The last thing you should do is panic and make harsh decisions. Even during recessions, businesses need customers. And advertising is how they get said customer. Budgets may get trimmed. But you can't control that. So, focus on what you can control. And make sure you have cash in the bank.
Endeavor completes two acquisitions
In separate releases published over the past week, Endeavor Business Media announced two acquisitions. First, it announced that it had acquired Putnam Media on May 2nd:
Endeavor Business Media announces the acquisition of Putman Media, a privately held B2B company specializing in key manufacturing markets including chemicals, food and pharmaceuticals, asset reliability, industrial automation and smart, connected manufacturing.

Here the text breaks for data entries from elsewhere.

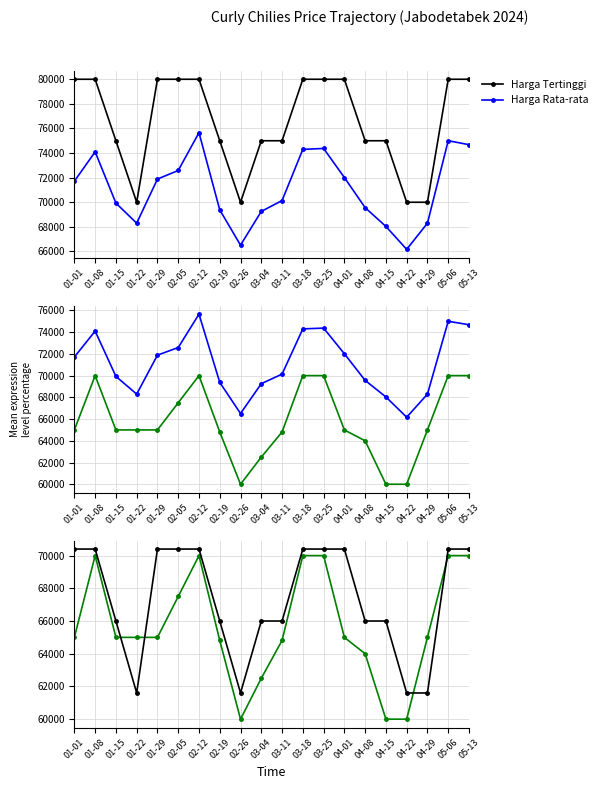

True or false: Harga Rata-rata and Harga Terendah intersect in this chart.

False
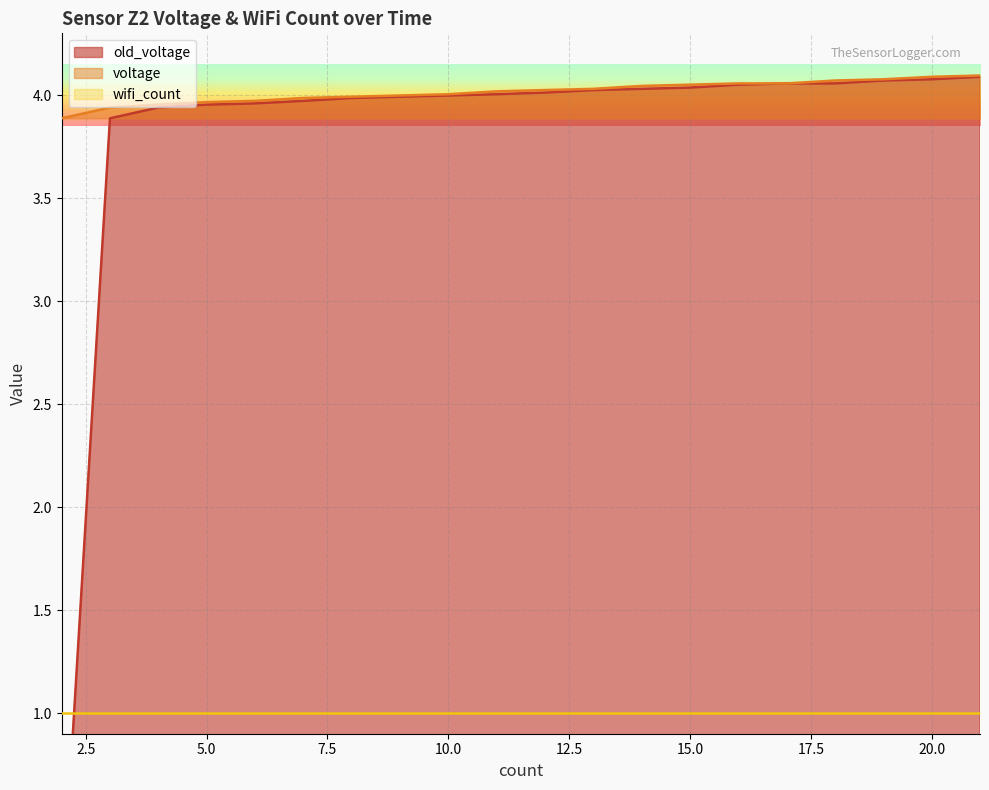

What is the maximum value shown in the chart?

4.1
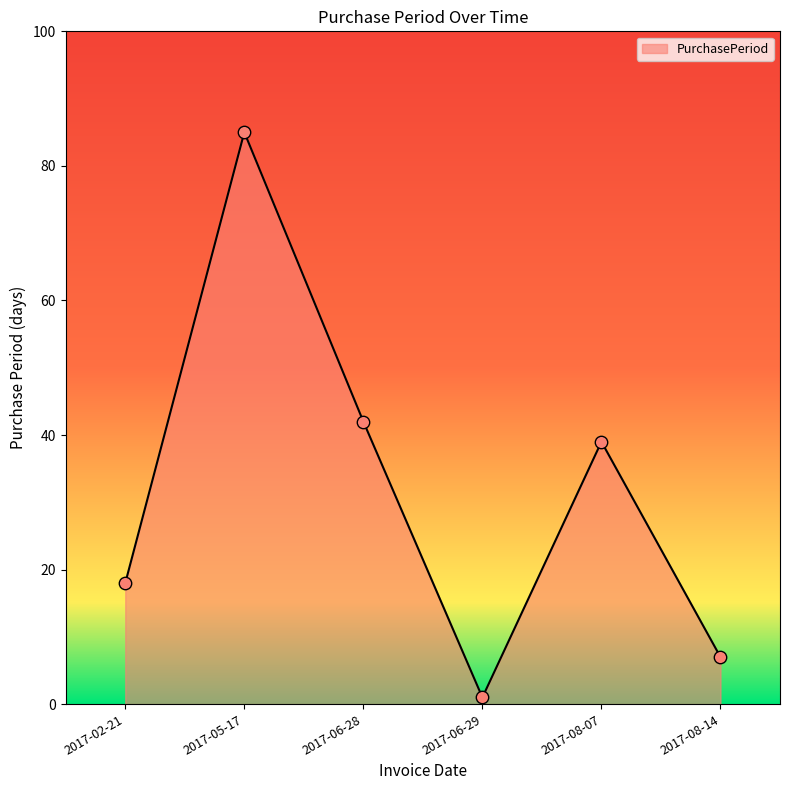

What is the change in value from 2017-02-21 to 2017-06-28?

+24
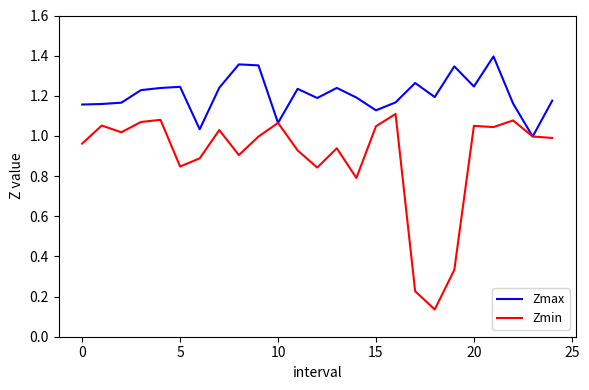

Which series has the widest spread of values?

Zmin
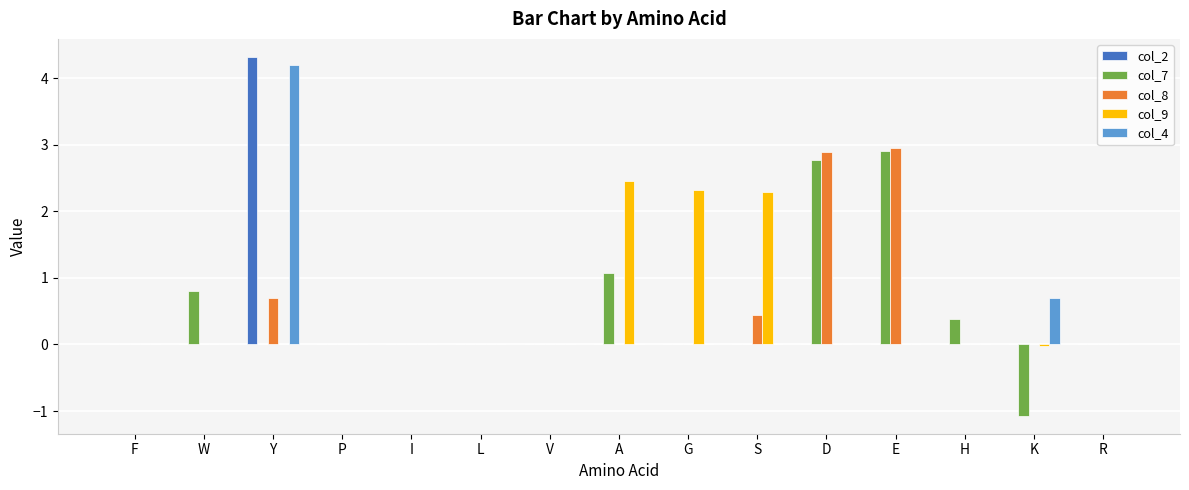

Between E and H, which series saw the biggest shift?

col_8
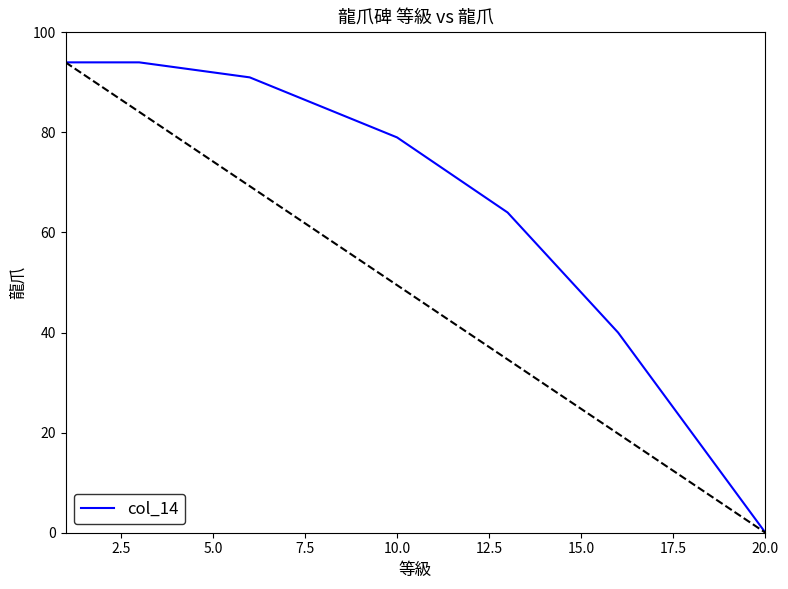

What is the greatest value displayed?

94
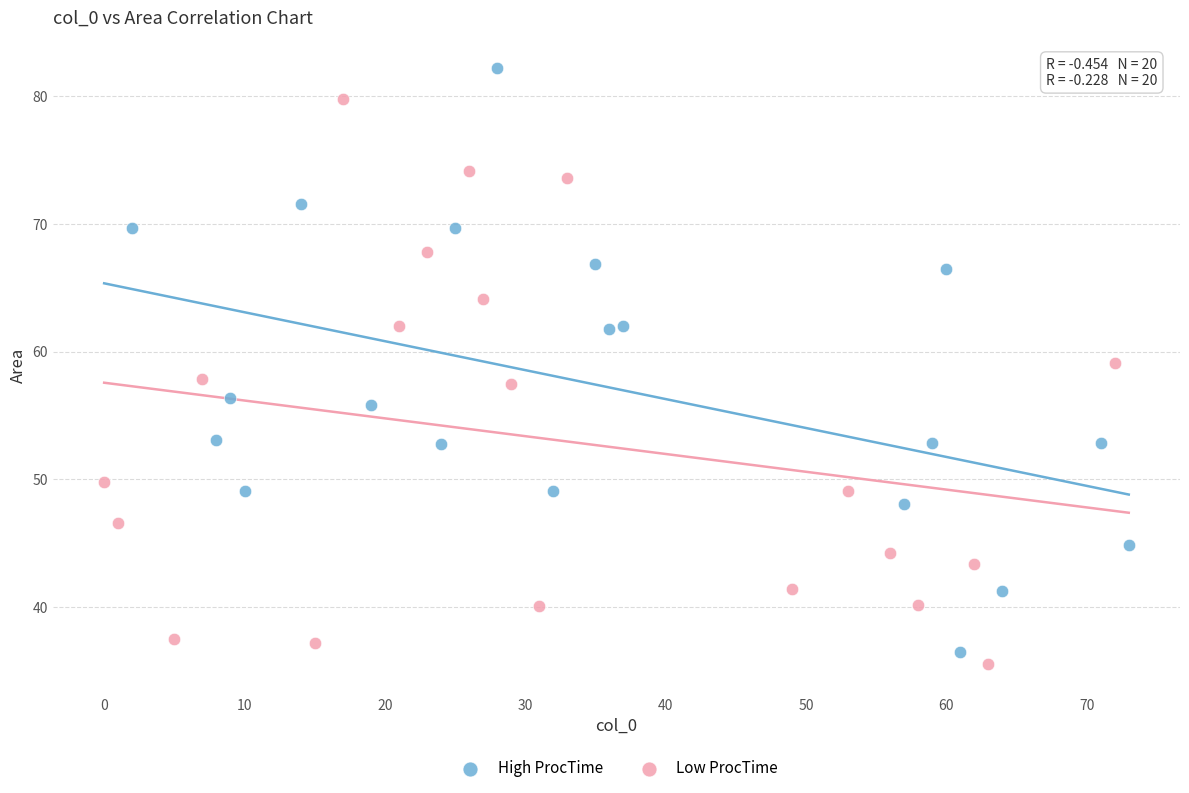

Which series contains the lowest Y value?

Low ProcTime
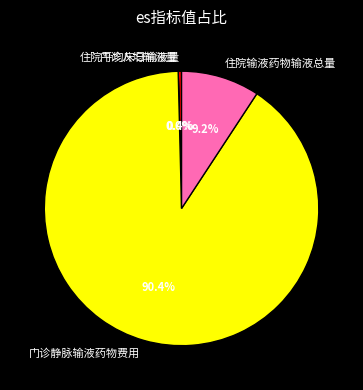

To the nearest percent, what is the difference between the 住院输液药物输液总量 and 门诊静脉输液药物费用 slice percentages?

81%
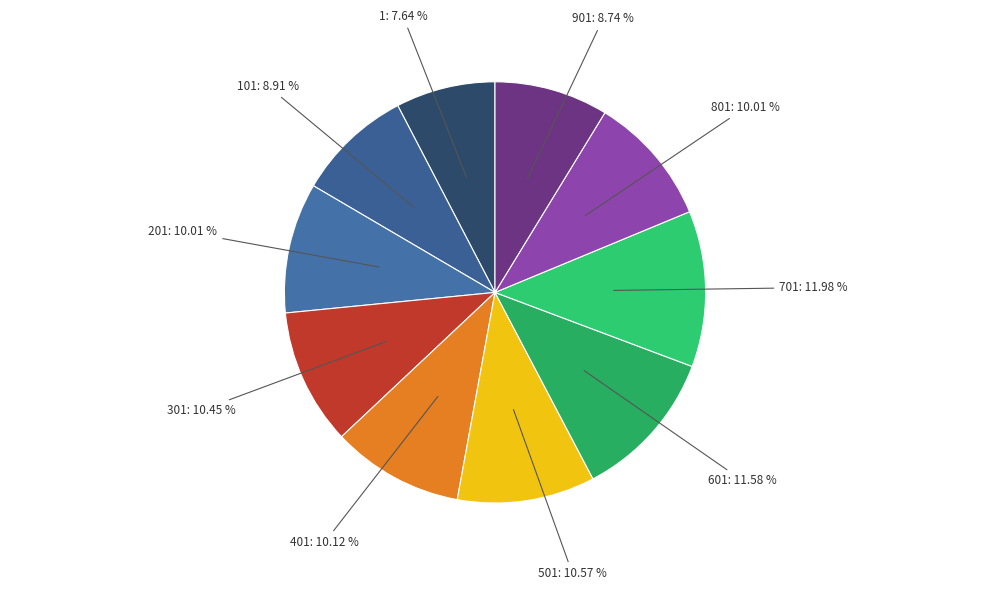

Rank the categories by value from lowest to highest.

1, 901, 101, 801, 201, 401, 301, 501, 601, 701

Endeavor Business Media announces the acquisition of Microgrid Knowledge, including an online news and information site designed to advance microgrid adoption and the Microgrid Conference series.
Terms of these deals were not disclosed. Endeavor has been incredibly busy this year. This year alone, it has also acquired Construction Business Media, Data Center Frontier, Interior+sources and BUILDINGS magazines, and ISE Magazine and ISE Expo. Like I said, a busy year.
The reality is that the b2b world is unbelievably fragmented. But what Endeavor is doing here is smart. It brings together related publications to help it expand its audience profile across multiple niches. And its a playbook that can work across any industry. Right now, Endeavor isn't in the retail space, for example, but you could easily imagine it expanding into that by acquiring any number of niche, retail publications.
I would be shocked if this is Endeavor's last deal of the year. In a world of fragmentation, Endeavor is looking to centralize as best as it can.